Over the past decade, the rapid emergence of independent beauty brand after independent beauty brand has seen founders turned into influencers, if not outright celebrities. However, Salgardo believes men’s personal care doesn’t yet have an equivalent to Bobbi Brown or Glossier’s Emily Weiss — founders with a public profile who are regarded as experts in the space.

Even with the recent onslaught of new brands and influencers, men’s remain a relatively untapped market for skin care. According to Mintel, 48 percent of men say they’d spend $16 to $31 on anti-aging treatments, and 17 percent of men watch skin care tutorials at home. But still, there’s a massive untapped market: Only 22 percent of male consumers in the US say they use moisturiser, while only 23 use facial cleansers, according to Mintel. And products for men only represent 4 percent of the overall skin care market, according to NPD.

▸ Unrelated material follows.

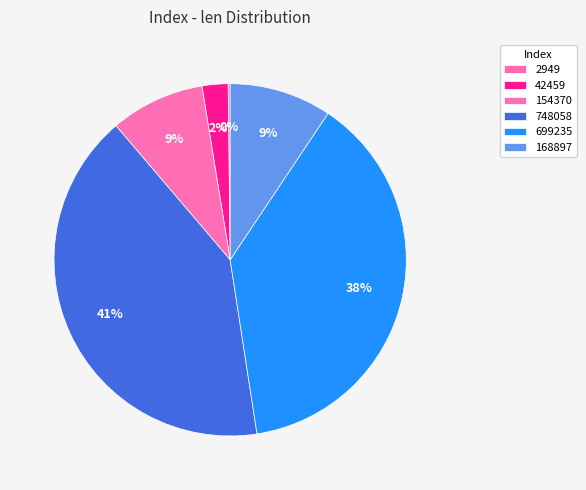

Is 748058 the majority of the pie?

No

“It starts by creating somebody who can be that source, the trusted person to go to,” said Salgardo.

While Salgardo has nearly 100,000 Instagram followers himself, he wants to build his brand by embracing old-school beauty founder tactics: Getting face time with the consumer, both in-store and online. Salgardo has Nordstrom store visits planned in New York, Los Angeles, Chicago and Orange County, Calif., where he’ll spend the weekend interacting with consumers, showing them how to use the product and explaining how to craft a routine. (It’s part of why he wanted to sell in a department store environment, where there’s a history of consumer interaction at the beauty counter, despite the channel’s waning relevance in recent years.) He’s also planning to host Zoom sessions with consumers where he can take a similar approach virtually.

“I’m gonna make you feel comfortable because you can ask me anything,” he said. “It doesn’t even have to be about Atwater, it can be ‘I get ingrown hairs,’ or ‘My eyebrows look like shit.’ Ask me whatever you like, and I can probably answer it for you because I’ve been in this space for a long time.”